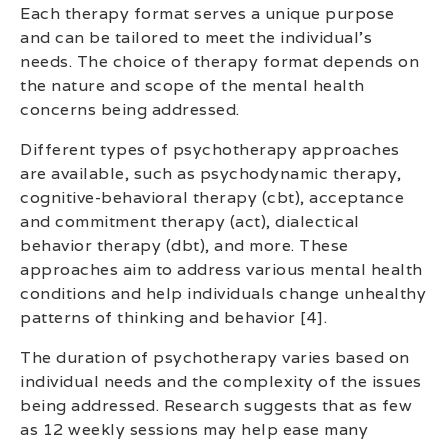
Each therapy format serves a unique purpose
and can be tailored to meet the individual’s
needs. The choice of therapy format depends on
the nature and scope of the mental health
concerns being addressed.
Different types of psychotherapy approaches
are available, such as psychodynamic therapy,
cognitive-behavioral therapy (cbt), acceptance
and commitment therapy (act), dialectical
behavior therapy (dbt), and more. These
approaches aim to address various mental health
conditions and help individuals change unhealthy
patterns of thinking and behavior [4].
The duration of psychotherapy varies based on
individual needs and the complexity of the issues
being addressed. Research suggests that as few
as 12 weekly sessions may help ease many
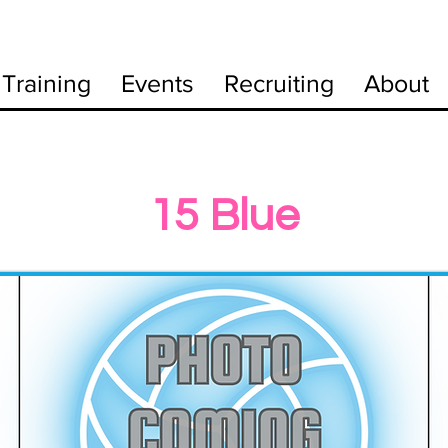
Training
Events
Recruiting
About
15 Blue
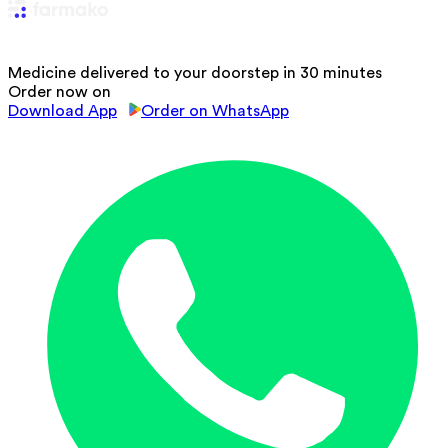
Medicine delivered to your doorstep in 30 minutes
Order now on
Download App
Order on WhatsApp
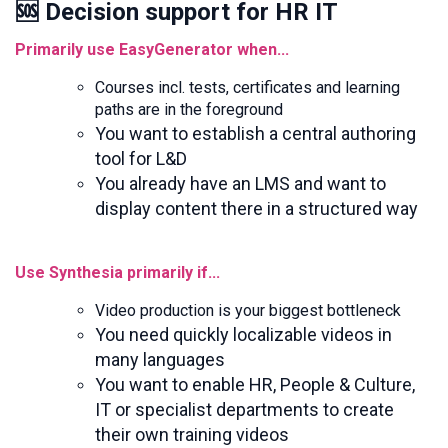
🆘 Decision support for HR IT
Primarily use EasyGenerator when...
Courses incl. tests, certificates and learning
paths are in the foreground
You want to establish a central authoring
tool for L&D
You already have an LMS and want to
display content there in a structured way
Use Synthesia primarily if...
Video production is your biggest bottleneck
You need quickly localizable videos in
many languages
You want to enable HR, People & Culture,
IT or specialist departments to create
their own training videos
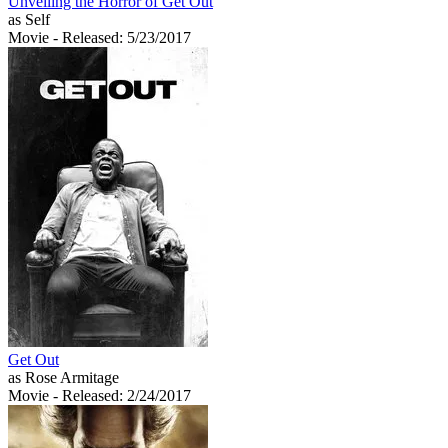
Unveiling the Horror of Get Out
as Self
Movie
- Released: 5/23/2017
Get Out
as Rose Armitage
Movie
- Released: 2/24/2017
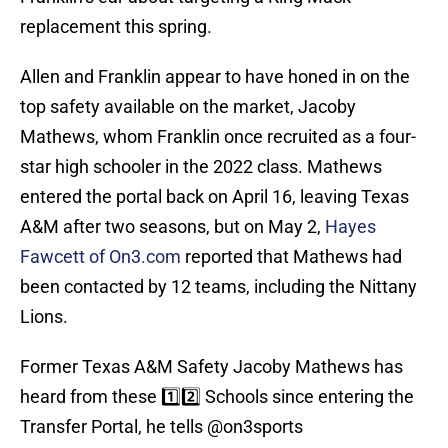
replacement this spring.
Allen and Franklin appear to have honed in on the
top safety available on the market, Jacoby
Mathews, whom Franklin once recruited as a four-
star high schooler in the 2022 class. Mathews
entered the portal back on April 16, leaving Texas
A&M after two seasons, but on May 2,
Hayes
Fawcett of On3.com
reported that Mathews had
been contacted by 12 teams, including the Nittany
Lions.
Former Texas A&M Safety Jacoby Mathews has
heard from these 1️⃣2️⃣ Schools since entering the
Transfer Portal, he tells
@on3sports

──────

**Description of the task**
Reproduce the text read from all of the entries above, line for line and without changing a word. Leave the pictures out.

**Response for this exercise**
Each therapy format serves a unique purpose
and can be tailored to meet the individual’s
needs. The choice of therapy format depends on
the nature and scope of the mental health
concerns being addressed.
Different types of psychotherapy approaches
are available, such as psychodynamic therapy,
cognitive-behavioral therapy (cbt), acceptance
and commitment therapy (act), dialectical
behavior therapy (dbt), and more. These
approaches aim to address various mental health
conditions and help individuals change unhealthy
patterns of thinking and behavior [4].
The duration of psychotherapy varies based on
individual needs and the complexity of the issues
being addressed. Research suggests that as few
as 12 weekly sessions may help ease many
Training
Events
Recruiting
About
15 Blue
Medicine delivered to your doorstep in 30 minutes
Order now on
Download App
Order on WhatsApp
🆘 Decision support for HR IT
Primarily use EasyGenerator when...
Courses incl. tests, certificates and learning
paths are in the foreground
You want to establish a central authoring
tool for L&D
You already have an LMS and want to
display content there in a structured way
Use Synthesia primarily if...
Video production is your biggest bottleneck
You need quickly localizable videos in
many languages
You want to enable HR, People & Culture,
IT or specialist departments to create
their own training videos
Unveiling the Horror of Get Out
as Self
Movie
- Released: 5/23/2017
Get Out
as Rose Armitage
Movie
- Released: 2/24/2017
replacement this spring.
Allen and Franklin appear to have honed in on the
top safety available on the market, Jacoby
Mathews, whom Franklin once recruited as a four-
star high schooler in the 2022 class. Mathews
entered the portal back on April 16, leaving Texas
A&M after two seasons, but on May 2,
Hayes
Fawcett of On3.com
reported that Mathews had
been contacted by 12 teams, including the Nittany
Lions.
Former Texas A&M Safety Jacoby Mathews has
heard from these 1️⃣2️⃣ Schools since entering the
Transfer Portal, he tells
@on3sports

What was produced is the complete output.